* WHAT TO PRODUCE *
Print every line of the records below without altering a single character.

* EXERCISE MATERIAL *
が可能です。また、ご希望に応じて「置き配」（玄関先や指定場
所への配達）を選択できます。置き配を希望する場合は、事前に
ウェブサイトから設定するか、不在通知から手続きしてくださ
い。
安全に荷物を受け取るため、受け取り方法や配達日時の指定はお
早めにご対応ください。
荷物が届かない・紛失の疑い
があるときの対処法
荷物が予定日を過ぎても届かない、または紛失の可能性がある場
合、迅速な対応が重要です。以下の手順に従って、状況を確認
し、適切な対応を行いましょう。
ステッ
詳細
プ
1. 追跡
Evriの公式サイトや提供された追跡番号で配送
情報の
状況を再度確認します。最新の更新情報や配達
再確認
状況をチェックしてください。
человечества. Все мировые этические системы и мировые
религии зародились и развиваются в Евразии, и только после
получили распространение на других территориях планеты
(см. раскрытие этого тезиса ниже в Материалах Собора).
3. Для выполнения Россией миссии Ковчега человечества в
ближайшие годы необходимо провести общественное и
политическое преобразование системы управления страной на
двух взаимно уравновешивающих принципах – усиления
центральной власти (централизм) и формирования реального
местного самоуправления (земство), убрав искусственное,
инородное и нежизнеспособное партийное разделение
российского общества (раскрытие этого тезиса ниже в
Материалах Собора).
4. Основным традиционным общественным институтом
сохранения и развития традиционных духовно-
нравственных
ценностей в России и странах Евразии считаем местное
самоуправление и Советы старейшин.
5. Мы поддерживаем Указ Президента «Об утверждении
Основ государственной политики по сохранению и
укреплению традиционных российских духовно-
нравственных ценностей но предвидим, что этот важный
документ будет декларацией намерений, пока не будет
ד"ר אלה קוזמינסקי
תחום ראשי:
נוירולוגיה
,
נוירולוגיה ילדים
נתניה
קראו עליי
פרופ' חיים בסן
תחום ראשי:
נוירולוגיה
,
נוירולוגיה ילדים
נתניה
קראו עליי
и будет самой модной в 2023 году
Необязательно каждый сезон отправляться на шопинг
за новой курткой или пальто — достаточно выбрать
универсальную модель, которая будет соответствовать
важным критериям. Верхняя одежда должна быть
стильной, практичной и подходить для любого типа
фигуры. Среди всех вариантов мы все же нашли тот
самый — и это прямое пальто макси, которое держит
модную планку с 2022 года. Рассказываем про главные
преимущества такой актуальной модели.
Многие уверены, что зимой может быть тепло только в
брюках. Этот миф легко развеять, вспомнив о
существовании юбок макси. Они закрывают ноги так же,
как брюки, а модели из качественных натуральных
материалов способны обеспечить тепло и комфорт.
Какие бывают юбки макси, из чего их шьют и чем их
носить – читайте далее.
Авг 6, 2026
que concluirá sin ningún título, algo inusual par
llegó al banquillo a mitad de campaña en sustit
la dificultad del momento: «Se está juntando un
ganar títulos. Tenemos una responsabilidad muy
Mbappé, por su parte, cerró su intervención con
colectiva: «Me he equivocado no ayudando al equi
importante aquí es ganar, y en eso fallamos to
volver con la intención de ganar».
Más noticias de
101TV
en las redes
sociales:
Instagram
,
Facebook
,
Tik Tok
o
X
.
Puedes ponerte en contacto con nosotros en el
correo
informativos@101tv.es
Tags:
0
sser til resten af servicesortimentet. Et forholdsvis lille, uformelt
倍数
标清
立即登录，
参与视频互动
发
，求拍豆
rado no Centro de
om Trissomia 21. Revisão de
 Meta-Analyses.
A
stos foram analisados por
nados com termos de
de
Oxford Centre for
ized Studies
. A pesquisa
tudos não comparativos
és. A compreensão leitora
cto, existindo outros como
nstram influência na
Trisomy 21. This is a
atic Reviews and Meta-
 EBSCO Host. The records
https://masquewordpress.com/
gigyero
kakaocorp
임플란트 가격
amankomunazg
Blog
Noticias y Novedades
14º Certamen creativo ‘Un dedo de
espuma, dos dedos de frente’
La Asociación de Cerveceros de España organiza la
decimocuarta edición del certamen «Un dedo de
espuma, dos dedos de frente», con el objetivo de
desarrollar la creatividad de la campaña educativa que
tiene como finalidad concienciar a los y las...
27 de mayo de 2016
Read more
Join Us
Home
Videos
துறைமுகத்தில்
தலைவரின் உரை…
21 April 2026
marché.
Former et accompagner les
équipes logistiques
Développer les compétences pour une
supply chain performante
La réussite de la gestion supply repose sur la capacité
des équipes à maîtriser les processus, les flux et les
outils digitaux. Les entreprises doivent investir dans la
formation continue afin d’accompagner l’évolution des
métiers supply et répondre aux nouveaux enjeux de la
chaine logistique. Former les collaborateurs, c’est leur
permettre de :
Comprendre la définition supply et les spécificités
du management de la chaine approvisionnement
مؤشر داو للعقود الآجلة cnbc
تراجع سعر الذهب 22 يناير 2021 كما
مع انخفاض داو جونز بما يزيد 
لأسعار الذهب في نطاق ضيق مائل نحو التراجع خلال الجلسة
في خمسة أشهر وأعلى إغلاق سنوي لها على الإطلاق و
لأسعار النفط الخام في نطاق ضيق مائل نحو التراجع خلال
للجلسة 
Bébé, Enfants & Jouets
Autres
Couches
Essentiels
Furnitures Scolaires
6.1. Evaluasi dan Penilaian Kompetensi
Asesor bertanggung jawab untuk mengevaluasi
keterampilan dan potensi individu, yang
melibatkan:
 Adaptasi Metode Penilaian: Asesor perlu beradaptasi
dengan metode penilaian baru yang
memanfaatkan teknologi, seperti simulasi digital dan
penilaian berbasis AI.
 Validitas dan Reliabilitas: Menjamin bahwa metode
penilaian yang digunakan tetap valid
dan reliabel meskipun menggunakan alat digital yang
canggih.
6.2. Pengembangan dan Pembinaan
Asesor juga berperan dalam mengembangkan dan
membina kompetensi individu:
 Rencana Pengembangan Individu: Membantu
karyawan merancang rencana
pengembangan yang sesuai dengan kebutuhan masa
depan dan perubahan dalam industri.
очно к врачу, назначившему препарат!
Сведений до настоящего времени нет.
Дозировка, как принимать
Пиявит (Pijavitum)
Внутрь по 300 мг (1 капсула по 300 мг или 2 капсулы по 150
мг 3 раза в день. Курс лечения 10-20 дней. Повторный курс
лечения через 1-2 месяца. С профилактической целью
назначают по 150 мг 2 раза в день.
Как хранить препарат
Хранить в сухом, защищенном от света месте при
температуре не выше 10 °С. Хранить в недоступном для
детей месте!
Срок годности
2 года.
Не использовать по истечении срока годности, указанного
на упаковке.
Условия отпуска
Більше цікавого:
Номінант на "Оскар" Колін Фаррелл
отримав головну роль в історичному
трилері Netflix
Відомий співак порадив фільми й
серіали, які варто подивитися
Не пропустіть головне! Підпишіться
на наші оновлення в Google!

* EXERCISE RESPONSE *
が可能です。また、ご希望に応じて「置き配」（玄関先や指定場
所への配達）を選択できます。置き配を希望する場合は、事前に
ウェブサイトから設定するか、不在通知から手続きしてくださ
い。
安全に荷物を受け取るため、受け取り方法や配達日時の指定はお
早めにご対応ください。
荷物が届かない・紛失の疑い
があるときの対処法
荷物が予定日を過ぎても届かない、または紛失の可能性がある場
合、迅速な対応が重要です。以下の手順に従って、状況を確認
し、適切な対応を行いましょう。
ステッ
詳細
プ
1. 追跡
Evriの公式サイトや提供された追跡番号で配送
情報の
状況を再度確認します。最新の更新情報や配達
再確認
状況をチェックしてください。
человечества. Все мировые этические системы и мировые
религии зародились и развиваются в Евразии, и только после
получили распространение на других территориях планеты
(см. раскрытие этого тезиса ниже в Материалах Собора).
3. Для выполнения Россией миссии Ковчега человечества в
ближайшие годы необходимо провести общественное и
политическое преобразование системы управления страной на
двух взаимно уравновешивающих принципах – усиления
центральной власти (централизм) и формирования реального
местного самоуправления (земство), убрав искусственное,
инородное и нежизнеспособное партийное разделение
российского общества (раскрытие этого тезиса ниже в
Материалах Собора).
4. Основным традиционным общественным институтом
сохранения и развития традиционных духовно-
нравственных
ценностей в России и странах Евразии считаем местное
самоуправление и Советы старейшин.
5. Мы поддерживаем Указ Президента «Об утверждении
Основ государственной политики по сохранению и
укреплению традиционных российских духовно-
нравственных ценностей но предвидим, что этот важный
документ будет декларацией намерений, пока не будет
ד"ר אלה קוזמינסקי
תחום ראשי:
נוירולוגיה
,
נוירולוגיה ילדים
נתניה
קראו עליי
פרופ' חיים בסן
תחום ראשי:
נוירולוגיה
,
נוירולוגיה ילדים
נתניה
קראו עליי
и будет самой модной в 2023 году
Необязательно каждый сезон отправляться на шопинг
за новой курткой или пальто — достаточно выбрать
универсальную модель, которая будет соответствовать
важным критериям. Верхняя одежда должна быть
стильной, практичной и подходить для любого типа
фигуры. Среди всех вариантов мы все же нашли тот
самый — и это прямое пальто макси, которое держит
модную планку с 2022 года. Рассказываем про главные
преимущества такой актуальной модели.
Многие уверены, что зимой может быть тепло только в
брюках. Этот миф легко развеять, вспомнив о
существовании юбок макси. Они закрывают ноги так же,
как брюки, а модели из качественных натуральных
материалов способны обеспечить тепло и комфорт.
Какие бывают юбки макси, из чего их шьют и чем их
носить – читайте далее.
Авг 6, 2026
que concluirá sin ningún título, algo inusual par
llegó al banquillo a mitad de campaña en sustit
la dificultad del momento: «Se está juntando un
ganar títulos. Tenemos una responsabilidad muy
Mbappé, por su parte, cerró su intervención con
colectiva: «Me he equivocado no ayudando al equi
importante aquí es ganar, y en eso fallamos to
volver con la intención de ganar».
Más noticias de
101TV
en las redes
sociales:
Instagram
,
Facebook
,
Tik Tok
o
X
.
Puedes ponerte en contacto con nosotros en el
correo
informativos@101tv.es
Tags:
0
sser til resten af servicesortimentet. Et forholdsvis lille, uformelt
倍数
标清
立即登录，
参与视频互动
发
，求拍豆
rado no Centro de
om Trissomia 21. Revisão de
 Meta-Analyses.
A
stos foram analisados por
nados com termos de
de
Oxford Centre for
ized Studies
. A pesquisa
tudos não comparativos
és. A compreensão leitora
cto, existindo outros como
nstram influência na
Trisomy 21. This is a
atic Reviews and Meta-
 EBSCO Host. The records
https://masquewordpress.com/
gigyero
kakaocorp
임플란트 가격
amankomunazg
Blog
Noticias y Novedades
14º Certamen creativo ‘Un dedo de
espuma, dos dedos de frente’
La Asociación de Cerveceros de España organiza la
decimocuarta edición del certamen «Un dedo de
espuma, dos dedos de frente», con el objetivo de
desarrollar la creatividad de la campaña educativa que
tiene como finalidad concienciar a los y las...
27 de mayo de 2016
Read more
Join Us
Home
Videos
துறைமுகத்தில்
தலைவரின் உரை…
21 April 2026
marché.
Former et accompagner les
équipes logistiques
Développer les compétences pour une
supply chain performante
La réussite de la gestion supply repose sur la capacité
des équipes à maîtriser les processus, les flux et les
outils digitaux. Les entreprises doivent investir dans la
formation continue afin d’accompagner l’évolution des
métiers supply et répondre aux nouveaux enjeux de la
chaine logistique. Former les collaborateurs, c’est leur
permettre de :
Comprendre la définition supply et les spécificités
du management de la chaine approvisionnement
مؤشر داو للعقود الآجلة cnbc
تراجع سعر الذهب 22 يناير 2021 كما
مع انخفاض داو جونز بما يزيد 
لأسعار الذهب في نطاق ضيق مائل نحو التراجع خلال الجلسة
في خمسة أشهر وأعلى إغلاق سنوي لها على الإطلاق و
لأسعار النفط الخام في نطاق ضيق مائل نحو التراجع خلال
للجلسة 
Bébé, Enfants & Jouets
Autres
Couches
Essentiels
Furnitures Scolaires
6.1. Evaluasi dan Penilaian Kompetensi
Asesor bertanggung jawab untuk mengevaluasi
keterampilan dan potensi individu, yang
melibatkan:
 Adaptasi Metode Penilaian: Asesor perlu beradaptasi
dengan metode penilaian baru yang
memanfaatkan teknologi, seperti simulasi digital dan
penilaian berbasis AI.
 Validitas dan Reliabilitas: Menjamin bahwa metode
penilaian yang digunakan tetap valid
dan reliabel meskipun menggunakan alat digital yang
canggih.
6.2. Pengembangan dan Pembinaan
Asesor juga berperan dalam mengembangkan dan
membina kompetensi individu:
 Rencana Pengembangan Individu: Membantu
karyawan merancang rencana
pengembangan yang sesuai dengan kebutuhan masa
depan dan perubahan dalam industri.
очно к врачу, назначившему препарат!
Сведений до настоящего времени нет.
Дозировка, как принимать
Пиявит (Pijavitum)
Внутрь по 300 мг (1 капсула по 300 мг или 2 капсулы по 150
мг 3 раза в день. Курс лечения 10-20 дней. Повторный курс
лечения через 1-2 месяца. С профилактической целью
назначают по 150 мг 2 раза в день.
Как хранить препарат
Хранить в сухом, защищенном от света месте при
температуре не выше 10 °С. Хранить в недоступном для
детей месте!
Срок годности
2 года.
Не использовать по истечении срока годности, указанного
на упаковке.
Условия отпуска
Більше цікавого:
Номінант на "Оскар" Колін Фаррелл
отримав головну роль в історичному
трилері Netflix
Відомий співак порадив фільми й
серіали, які варто подивитися
Не пропустіть головне! Підпишіться
на наші оновлення в Google!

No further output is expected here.